Compression set is insidious because it produces no visible damage. The seal looks fine. The joint looks assembled. The leak develops slowly as contact pressure drops below the sealing threshold, and the cause is not obvious without disassembling and measuring the seal cross-section against its original specification.

Practical implications — what to look for when specifying

When evaluating a sealing material for a temperature or long-service application, compression set data is one of the most informative values in the datasheet. Hardness and tensile strength are useful but relatively easy to match between compounds. Long-term compression set at elevated temperature is harder to optimise — it reflects the quality and stability of the cross-link network directly.
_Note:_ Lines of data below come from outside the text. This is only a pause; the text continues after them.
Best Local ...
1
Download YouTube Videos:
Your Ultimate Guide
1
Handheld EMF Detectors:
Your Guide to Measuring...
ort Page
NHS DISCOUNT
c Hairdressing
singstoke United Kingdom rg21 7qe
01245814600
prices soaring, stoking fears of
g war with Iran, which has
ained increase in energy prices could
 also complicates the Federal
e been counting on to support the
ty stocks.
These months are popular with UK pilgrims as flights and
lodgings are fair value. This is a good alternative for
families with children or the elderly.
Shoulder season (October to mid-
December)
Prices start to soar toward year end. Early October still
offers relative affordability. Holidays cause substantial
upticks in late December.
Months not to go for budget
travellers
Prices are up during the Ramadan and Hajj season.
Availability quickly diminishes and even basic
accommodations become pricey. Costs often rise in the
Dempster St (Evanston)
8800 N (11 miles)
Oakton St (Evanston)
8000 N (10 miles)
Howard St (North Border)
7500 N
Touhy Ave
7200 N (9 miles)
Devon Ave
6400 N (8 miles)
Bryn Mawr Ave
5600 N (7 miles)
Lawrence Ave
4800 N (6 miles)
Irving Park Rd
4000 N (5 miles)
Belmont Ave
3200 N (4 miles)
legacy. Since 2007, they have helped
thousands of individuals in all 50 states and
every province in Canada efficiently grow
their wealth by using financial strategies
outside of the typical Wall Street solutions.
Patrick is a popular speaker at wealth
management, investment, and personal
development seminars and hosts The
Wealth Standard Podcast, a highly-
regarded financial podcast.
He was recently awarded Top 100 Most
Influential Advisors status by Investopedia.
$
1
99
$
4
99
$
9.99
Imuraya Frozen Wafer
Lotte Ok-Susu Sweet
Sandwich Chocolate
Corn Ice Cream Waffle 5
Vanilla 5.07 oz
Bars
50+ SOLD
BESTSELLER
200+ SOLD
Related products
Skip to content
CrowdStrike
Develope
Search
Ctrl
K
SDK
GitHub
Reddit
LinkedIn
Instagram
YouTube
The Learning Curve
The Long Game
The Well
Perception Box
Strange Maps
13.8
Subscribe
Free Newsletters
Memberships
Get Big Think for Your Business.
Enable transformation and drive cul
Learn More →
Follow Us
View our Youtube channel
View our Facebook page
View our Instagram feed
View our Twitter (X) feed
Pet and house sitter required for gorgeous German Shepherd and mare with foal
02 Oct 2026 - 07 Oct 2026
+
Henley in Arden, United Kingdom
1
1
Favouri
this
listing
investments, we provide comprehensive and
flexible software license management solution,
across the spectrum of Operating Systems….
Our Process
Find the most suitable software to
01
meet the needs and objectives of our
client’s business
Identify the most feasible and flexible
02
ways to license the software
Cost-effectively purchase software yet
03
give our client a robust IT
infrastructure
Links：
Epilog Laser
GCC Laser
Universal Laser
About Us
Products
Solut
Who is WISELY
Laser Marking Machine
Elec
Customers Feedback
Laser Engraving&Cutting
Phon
  • Look for data at temperatures that reflect your actual service conditions, not just ambient or moderate temperature tests
  • Look for data at extended durations — 70h, 1000h or longer — not just 22h which is the minimum standard test
  • For water supply and heating applications, DVGW W534 water immersion compression set data at 1000h and beyond is the most relevant benchmark
  • Compare peroxide-cured and sulphur-cured options at the same temperature and duration if both are available — the difference becomes visible at sustained elevated temperature
  • A material with good short-term data but no long-duration data at service temperature has not been characterised for long-service applications — that is a gap, not a positive indicator

Compression set is one of the most important long-term performance indicators for an elastomeric seal — and the one most often overlooked in standard material selection.

Hardness gets specified. Tensile strength gets checked. Compression set at service temperature and duration gets skipped because the number is not on the front page of the datasheet. But it is the number that determines whether a seal that looks fine after one year still seals effectively after five. Low compression set under sustained heat and load is the difference between a seal you replace on schedule and one you replace because it failed.